» **PROVIDED ENTRIES**:
_ _ _ _ _

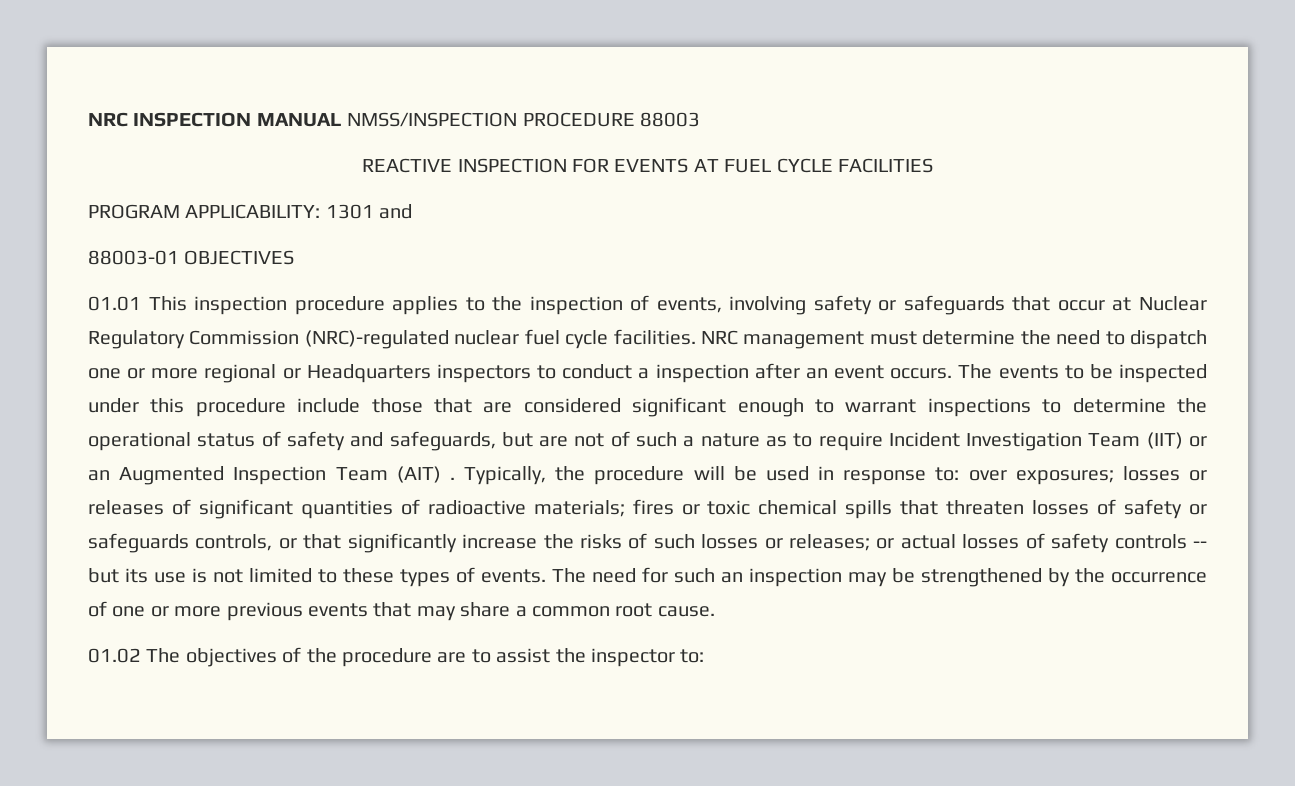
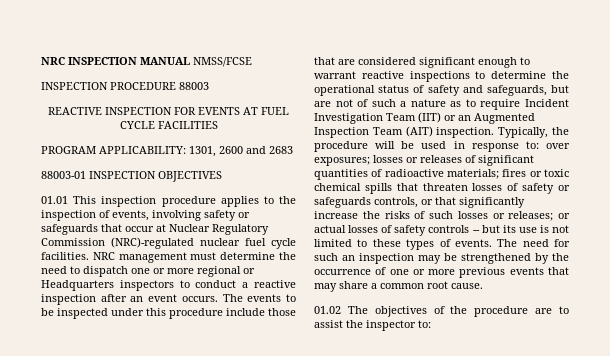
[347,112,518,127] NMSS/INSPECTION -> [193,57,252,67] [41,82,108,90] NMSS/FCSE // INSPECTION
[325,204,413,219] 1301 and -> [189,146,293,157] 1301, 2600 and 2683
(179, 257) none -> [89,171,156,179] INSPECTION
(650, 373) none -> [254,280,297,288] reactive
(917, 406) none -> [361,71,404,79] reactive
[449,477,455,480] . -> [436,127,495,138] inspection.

_ _ _ _ _

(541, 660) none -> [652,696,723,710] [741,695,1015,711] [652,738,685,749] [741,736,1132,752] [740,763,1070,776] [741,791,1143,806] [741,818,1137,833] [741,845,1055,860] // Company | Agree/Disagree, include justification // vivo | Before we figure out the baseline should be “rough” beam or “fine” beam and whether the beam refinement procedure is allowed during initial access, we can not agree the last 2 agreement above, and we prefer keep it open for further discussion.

_ _ _ _ _

» **JOB**: Within the material above, copy exactly the lines from the line that holds "(917, 406) none -> [361,71,404,79] reactive" up to and including the line that holds "[449,477,455,480] . ->".

» **SOLUTION FOR THIS PROBLEM**:
(917, 406) none -> [361,71,404,79] reactive
[449,477,455,480] . -> [436,127,495,138] inspection.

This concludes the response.